◆ Exercise task: Convert the lines from the one containing "scientific name: Veronica officinalis" through the one containing "common name: Eurasian red squirrel", both included, into a numbered list with blank lines omitted.

◆ Entries provided:
[START]

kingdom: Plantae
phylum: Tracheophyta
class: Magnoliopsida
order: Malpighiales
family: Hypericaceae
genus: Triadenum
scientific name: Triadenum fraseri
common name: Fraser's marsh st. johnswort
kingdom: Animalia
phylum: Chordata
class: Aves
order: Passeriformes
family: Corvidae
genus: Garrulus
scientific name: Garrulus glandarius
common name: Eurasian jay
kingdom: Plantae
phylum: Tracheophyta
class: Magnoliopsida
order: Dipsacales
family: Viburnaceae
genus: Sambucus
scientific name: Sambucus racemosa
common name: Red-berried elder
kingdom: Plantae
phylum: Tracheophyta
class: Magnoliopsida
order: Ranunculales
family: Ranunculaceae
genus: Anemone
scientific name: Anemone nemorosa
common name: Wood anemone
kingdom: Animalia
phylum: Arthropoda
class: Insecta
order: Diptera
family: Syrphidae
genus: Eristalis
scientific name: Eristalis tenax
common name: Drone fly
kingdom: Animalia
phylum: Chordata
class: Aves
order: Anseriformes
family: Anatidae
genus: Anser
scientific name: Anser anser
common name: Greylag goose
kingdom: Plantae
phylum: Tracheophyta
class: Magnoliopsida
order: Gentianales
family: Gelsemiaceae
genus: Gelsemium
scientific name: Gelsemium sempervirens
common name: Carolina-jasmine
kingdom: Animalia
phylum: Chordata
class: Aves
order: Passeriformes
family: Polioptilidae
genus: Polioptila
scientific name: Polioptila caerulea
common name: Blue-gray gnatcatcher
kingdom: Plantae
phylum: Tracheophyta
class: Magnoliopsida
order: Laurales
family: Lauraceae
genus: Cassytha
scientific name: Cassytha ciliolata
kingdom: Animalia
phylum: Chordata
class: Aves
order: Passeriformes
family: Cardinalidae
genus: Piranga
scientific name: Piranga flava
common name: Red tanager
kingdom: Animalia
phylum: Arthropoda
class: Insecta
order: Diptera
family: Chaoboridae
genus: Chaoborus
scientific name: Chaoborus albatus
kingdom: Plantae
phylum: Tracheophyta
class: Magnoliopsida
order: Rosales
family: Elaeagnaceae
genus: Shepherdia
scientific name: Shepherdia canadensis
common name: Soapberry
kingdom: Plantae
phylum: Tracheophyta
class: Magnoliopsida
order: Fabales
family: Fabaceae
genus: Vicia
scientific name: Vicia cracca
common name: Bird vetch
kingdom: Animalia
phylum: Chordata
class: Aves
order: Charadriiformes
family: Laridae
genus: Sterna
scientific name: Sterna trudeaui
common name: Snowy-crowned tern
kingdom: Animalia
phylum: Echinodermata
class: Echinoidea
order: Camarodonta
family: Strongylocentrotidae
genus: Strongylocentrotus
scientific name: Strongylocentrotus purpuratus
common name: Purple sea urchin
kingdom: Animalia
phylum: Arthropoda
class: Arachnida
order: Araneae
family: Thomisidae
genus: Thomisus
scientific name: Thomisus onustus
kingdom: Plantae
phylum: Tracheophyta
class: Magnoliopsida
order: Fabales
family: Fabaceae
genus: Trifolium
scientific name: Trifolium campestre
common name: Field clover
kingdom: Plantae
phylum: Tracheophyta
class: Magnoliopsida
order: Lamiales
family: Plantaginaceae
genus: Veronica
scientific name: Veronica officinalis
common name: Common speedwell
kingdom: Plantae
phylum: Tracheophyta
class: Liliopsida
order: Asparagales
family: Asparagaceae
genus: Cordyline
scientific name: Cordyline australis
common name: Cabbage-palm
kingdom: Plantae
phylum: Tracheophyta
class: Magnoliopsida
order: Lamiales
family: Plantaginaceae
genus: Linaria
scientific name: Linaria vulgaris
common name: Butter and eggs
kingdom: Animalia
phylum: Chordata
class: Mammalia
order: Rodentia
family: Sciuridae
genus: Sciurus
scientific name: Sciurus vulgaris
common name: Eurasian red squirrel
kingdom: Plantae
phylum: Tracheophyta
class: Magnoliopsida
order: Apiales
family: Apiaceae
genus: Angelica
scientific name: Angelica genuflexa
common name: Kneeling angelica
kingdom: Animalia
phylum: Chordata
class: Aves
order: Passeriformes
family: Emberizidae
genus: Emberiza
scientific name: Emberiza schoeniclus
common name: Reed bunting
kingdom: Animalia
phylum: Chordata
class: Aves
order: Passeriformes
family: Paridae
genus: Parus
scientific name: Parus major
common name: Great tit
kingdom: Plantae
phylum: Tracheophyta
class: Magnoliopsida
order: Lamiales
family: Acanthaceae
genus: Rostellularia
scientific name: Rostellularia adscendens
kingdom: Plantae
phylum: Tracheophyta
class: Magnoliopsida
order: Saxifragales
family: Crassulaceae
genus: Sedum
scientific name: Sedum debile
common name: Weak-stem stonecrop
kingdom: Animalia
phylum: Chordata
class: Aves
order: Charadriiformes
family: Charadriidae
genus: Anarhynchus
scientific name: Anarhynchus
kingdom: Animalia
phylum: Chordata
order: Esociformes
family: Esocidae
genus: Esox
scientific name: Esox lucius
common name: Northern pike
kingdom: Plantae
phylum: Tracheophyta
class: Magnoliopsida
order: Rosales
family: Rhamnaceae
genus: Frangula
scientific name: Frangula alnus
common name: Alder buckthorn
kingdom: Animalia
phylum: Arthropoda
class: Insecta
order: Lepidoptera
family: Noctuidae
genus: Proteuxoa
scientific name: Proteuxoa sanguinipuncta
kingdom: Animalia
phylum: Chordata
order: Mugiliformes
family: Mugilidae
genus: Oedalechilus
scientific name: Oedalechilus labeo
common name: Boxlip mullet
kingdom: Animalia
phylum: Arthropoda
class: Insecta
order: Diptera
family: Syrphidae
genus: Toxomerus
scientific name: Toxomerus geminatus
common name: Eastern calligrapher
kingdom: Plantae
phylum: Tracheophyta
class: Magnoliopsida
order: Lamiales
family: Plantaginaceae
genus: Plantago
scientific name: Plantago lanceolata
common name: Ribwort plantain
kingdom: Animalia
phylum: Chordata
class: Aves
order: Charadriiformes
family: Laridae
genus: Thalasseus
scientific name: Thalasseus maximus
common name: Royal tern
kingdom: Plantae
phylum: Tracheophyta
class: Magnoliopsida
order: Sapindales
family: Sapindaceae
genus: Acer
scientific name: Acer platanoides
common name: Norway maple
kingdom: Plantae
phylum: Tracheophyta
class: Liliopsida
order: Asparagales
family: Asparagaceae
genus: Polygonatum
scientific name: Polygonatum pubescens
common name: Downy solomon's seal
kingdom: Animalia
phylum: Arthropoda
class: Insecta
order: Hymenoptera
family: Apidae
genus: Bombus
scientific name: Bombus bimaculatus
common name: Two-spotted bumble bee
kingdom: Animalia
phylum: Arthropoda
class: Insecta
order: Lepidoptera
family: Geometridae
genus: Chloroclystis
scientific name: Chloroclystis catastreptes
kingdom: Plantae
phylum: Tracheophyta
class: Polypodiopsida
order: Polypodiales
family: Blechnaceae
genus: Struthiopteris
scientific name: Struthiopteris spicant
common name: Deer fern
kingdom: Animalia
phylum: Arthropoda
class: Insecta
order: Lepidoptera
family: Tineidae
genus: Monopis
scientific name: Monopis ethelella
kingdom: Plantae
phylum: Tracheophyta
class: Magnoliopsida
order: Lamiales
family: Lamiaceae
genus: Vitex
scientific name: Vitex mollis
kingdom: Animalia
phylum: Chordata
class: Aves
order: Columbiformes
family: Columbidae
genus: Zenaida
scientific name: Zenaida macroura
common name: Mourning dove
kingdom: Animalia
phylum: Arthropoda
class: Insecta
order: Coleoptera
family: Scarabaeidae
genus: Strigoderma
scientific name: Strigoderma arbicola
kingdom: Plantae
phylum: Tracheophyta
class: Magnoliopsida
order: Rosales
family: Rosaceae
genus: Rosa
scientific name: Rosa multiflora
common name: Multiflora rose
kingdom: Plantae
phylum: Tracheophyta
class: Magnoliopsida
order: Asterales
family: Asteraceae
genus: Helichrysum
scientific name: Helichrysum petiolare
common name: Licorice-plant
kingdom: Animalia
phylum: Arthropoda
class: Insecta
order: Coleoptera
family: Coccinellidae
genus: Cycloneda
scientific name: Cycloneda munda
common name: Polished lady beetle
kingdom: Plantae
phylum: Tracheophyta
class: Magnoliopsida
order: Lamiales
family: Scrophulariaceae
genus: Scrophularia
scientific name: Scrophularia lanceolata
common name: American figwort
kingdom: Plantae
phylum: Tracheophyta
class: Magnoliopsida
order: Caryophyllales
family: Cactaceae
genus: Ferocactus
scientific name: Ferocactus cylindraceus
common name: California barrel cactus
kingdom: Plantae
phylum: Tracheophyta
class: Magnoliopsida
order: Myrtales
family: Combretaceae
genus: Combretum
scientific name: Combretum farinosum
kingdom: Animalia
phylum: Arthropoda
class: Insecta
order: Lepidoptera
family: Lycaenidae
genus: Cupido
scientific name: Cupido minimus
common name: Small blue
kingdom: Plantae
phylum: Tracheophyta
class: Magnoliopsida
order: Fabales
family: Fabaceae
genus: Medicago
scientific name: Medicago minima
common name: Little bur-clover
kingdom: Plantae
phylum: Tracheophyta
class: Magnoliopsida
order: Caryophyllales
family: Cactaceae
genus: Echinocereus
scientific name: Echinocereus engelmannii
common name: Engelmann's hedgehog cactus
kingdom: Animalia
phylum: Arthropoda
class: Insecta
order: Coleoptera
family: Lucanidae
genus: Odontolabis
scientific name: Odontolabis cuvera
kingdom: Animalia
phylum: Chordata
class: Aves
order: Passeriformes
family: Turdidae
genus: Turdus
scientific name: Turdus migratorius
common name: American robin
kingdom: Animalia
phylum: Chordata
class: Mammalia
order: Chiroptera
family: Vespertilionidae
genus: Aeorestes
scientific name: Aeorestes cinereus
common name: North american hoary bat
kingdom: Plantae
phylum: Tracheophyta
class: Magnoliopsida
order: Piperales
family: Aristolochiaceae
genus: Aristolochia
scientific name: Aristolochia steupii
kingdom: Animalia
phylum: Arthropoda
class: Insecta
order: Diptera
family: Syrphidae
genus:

[END]

◆ Solved problem:
1. scientific name: Veronica officinalis
2. common name: Common speedwell
3. kingdom: Plantae
4. phylum: Tracheophyta
5. class: Liliopsida
6. order: Asparagales
7. family: Asparagaceae
8. genus: Cordyline
9. scientific name: Cordyline australis
10. common name: Cabbage-palm
11. kingdom: Plantae
12. phylum: Tracheophyta
13. class: Magnoliopsida
14. order: Lamiales
15. family: Plantaginaceae
16. genus: Linaria
17. scientific name: Linaria vulgaris
18. common name: Butter and eggs
19. kingdom: Animalia
20. phylum: Chordata
21. class: Mammalia
22. order: Rodentia
23. family: Sciuridae
24. genus: Sciurus
25. scientific name: Sciurus vulgaris
26. common name: Eurasian red squirrel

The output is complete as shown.